#### DATA SUPPLIED

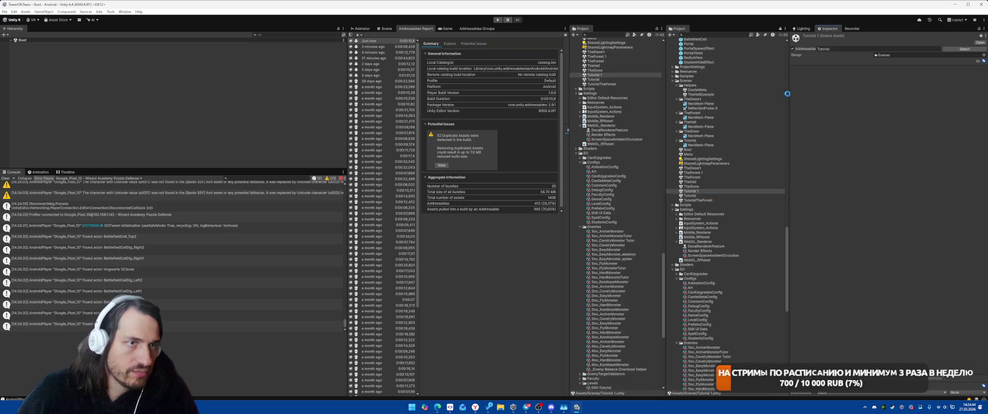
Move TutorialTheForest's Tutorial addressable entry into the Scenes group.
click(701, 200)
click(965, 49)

########
#### DATA SUPPLIED

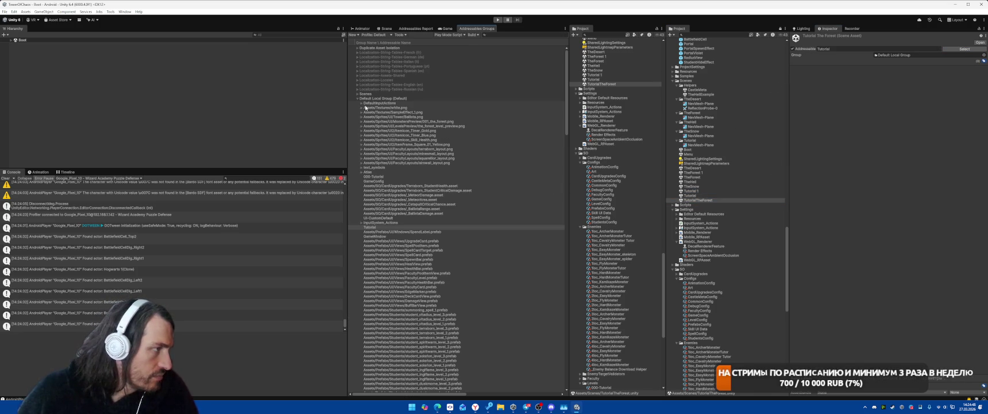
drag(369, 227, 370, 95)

########

Please give again the lines above between the line holding "Move TutorialTheForest's Tutorial" and the line holding "click(965, 49)", inclusive, exactly as they are and with nothing added.

PROBLEM SOLUTION |
Move TutorialTheForest's Tutorial addressable entry into the Scenes group.
click(701, 200)
click(965, 49)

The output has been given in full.